■ **Data under study**:
· · ·

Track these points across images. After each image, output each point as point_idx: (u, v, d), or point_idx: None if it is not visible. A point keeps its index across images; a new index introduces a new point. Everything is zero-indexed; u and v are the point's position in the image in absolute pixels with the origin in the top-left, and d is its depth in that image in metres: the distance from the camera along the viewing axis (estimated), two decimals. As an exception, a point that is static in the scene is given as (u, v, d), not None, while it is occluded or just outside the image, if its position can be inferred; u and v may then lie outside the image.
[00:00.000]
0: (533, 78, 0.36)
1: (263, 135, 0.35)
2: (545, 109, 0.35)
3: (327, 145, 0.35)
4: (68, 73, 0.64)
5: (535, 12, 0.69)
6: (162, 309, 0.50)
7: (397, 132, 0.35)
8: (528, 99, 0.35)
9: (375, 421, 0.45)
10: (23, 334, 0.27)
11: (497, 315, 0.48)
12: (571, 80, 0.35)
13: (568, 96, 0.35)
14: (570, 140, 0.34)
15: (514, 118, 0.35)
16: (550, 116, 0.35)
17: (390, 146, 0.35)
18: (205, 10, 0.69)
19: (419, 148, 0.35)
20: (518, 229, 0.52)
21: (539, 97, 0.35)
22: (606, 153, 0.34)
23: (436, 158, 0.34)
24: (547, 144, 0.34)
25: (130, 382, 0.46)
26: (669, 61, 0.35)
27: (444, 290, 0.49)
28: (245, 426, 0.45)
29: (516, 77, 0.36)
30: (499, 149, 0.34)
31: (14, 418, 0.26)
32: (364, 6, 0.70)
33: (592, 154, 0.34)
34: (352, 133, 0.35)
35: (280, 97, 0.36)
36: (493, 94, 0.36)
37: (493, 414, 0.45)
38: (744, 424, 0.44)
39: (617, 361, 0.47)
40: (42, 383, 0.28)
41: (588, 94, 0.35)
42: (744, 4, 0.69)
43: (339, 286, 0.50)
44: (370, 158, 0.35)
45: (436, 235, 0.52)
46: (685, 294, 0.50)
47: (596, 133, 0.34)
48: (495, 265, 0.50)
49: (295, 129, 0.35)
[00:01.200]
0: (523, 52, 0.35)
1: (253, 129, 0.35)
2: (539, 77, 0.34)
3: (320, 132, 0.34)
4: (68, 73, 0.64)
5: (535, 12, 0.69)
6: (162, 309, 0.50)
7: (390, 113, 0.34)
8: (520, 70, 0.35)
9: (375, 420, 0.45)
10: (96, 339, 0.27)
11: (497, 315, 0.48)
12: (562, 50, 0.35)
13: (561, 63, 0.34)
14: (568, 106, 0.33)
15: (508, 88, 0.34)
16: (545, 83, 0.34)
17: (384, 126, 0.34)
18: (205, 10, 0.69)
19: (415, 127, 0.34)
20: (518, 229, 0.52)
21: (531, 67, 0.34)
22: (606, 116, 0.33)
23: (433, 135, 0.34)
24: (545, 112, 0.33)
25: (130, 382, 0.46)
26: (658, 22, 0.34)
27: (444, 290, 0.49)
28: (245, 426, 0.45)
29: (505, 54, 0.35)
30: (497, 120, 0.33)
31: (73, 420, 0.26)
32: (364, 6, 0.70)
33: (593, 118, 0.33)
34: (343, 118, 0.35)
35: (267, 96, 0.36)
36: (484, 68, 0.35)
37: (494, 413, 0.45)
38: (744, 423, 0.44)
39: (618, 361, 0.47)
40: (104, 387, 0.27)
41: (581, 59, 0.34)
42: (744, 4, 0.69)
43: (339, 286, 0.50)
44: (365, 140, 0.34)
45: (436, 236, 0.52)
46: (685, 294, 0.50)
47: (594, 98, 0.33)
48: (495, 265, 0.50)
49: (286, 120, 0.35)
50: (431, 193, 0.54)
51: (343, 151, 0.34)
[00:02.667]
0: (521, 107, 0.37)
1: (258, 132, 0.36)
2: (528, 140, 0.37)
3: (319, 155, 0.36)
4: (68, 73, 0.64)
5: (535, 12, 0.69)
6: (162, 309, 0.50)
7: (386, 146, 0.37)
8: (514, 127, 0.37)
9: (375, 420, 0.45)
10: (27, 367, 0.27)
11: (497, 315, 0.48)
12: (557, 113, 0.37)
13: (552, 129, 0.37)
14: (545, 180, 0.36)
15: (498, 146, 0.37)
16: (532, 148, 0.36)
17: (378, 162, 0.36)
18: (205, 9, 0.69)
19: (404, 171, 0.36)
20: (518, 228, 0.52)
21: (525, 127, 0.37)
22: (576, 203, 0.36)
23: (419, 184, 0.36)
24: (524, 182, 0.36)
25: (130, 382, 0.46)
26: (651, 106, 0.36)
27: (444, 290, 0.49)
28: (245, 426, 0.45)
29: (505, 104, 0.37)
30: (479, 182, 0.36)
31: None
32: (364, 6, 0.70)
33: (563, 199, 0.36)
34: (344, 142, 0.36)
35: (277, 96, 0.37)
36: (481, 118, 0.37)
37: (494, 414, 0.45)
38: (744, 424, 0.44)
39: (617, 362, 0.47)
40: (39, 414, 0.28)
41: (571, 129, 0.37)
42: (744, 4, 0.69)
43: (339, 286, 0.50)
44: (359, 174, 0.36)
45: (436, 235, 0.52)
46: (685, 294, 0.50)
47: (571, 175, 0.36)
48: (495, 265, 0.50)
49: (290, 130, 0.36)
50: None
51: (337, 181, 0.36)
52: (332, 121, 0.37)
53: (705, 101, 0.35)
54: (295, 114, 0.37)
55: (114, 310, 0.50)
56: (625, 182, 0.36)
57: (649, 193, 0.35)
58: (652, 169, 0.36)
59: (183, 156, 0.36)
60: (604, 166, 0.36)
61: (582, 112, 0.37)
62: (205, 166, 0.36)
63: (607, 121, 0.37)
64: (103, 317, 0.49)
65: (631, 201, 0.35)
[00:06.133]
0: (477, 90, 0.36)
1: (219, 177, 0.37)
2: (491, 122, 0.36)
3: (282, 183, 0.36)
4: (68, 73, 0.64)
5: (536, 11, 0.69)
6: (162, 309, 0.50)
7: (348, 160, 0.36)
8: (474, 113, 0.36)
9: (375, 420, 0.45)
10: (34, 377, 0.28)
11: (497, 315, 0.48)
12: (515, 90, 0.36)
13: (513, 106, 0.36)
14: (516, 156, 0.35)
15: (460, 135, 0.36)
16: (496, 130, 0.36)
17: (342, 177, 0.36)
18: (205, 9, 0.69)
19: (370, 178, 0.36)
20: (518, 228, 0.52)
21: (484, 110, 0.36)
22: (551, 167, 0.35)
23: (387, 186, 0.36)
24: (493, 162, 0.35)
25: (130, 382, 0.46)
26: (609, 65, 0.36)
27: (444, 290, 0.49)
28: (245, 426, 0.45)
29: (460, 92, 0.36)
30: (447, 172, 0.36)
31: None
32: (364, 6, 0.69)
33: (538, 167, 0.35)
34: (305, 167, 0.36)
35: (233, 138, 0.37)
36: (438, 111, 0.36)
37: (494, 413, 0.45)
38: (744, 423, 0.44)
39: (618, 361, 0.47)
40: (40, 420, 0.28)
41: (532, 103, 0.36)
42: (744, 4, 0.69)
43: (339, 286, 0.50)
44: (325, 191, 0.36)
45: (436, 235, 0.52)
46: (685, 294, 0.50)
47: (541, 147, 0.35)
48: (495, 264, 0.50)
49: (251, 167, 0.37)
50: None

· · ·

■ **Requirement**: Starting from the line holding "58: (652, 169, 0.36)", restate the remaining lines of the data word for word, including the last.

■ **Written solution**:
58: (652, 169, 0.36)
59: (183, 156, 0.36)
60: (604, 166, 0.36)
61: (582, 112, 0.37)
62: (205, 166, 0.36)
63: (607, 121, 0.37)
64: (103, 317, 0.49)
65: (631, 201, 0.35)
[00:06.133]
0: (477, 90, 0.36)
1: (219, 177, 0.37)
2: (491, 122, 0.36)
3: (282, 183, 0.36)
4: (68, 73, 0.64)
5: (536, 11, 0.69)
6: (162, 309, 0.50)
7: (348, 160, 0.36)
8: (474, 113, 0.36)
9: (375, 420, 0.45)
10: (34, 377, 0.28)
11: (497, 315, 0.48)
12: (515, 90, 0.36)
13: (513, 106, 0.36)
14: (516, 156, 0.35)
15: (460, 135, 0.36)
16: (496, 130, 0.36)
17: (342, 177, 0.36)
18: (205, 9, 0.69)
19: (370, 178, 0.36)
20: (518, 228, 0.52)
21: (484, 110, 0.36)
22: (551, 167, 0.35)
23: (387, 186, 0.36)
24: (493, 162, 0.35)
25: (130, 382, 0.46)
26: (609, 65, 0.36)
27: (444, 290, 0.49)
28: (245, 426, 0.45)
29: (460, 92, 0.36)
30: (447, 172, 0.36)
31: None
32: (364, 6, 0.69)
33: (538, 167, 0.35)
34: (305, 167, 0.36)
35: (233, 138, 0.37)
36: (438, 111, 0.36)
37: (494, 413, 0.45)
38: (744, 423, 0.44)
39: (618, 361, 0.47)
40: (40, 420, 0.28)
41: (532, 103, 0.36)
42: (744, 4, 0.69)
43: (339, 286, 0.50)
44: (325, 191, 0.36)
45: (436, 235, 0.52)
46: (685, 294, 0.50)
47: (541, 147, 0.35)
48: (495, 264, 0.50)
49: (251, 167, 0.37)
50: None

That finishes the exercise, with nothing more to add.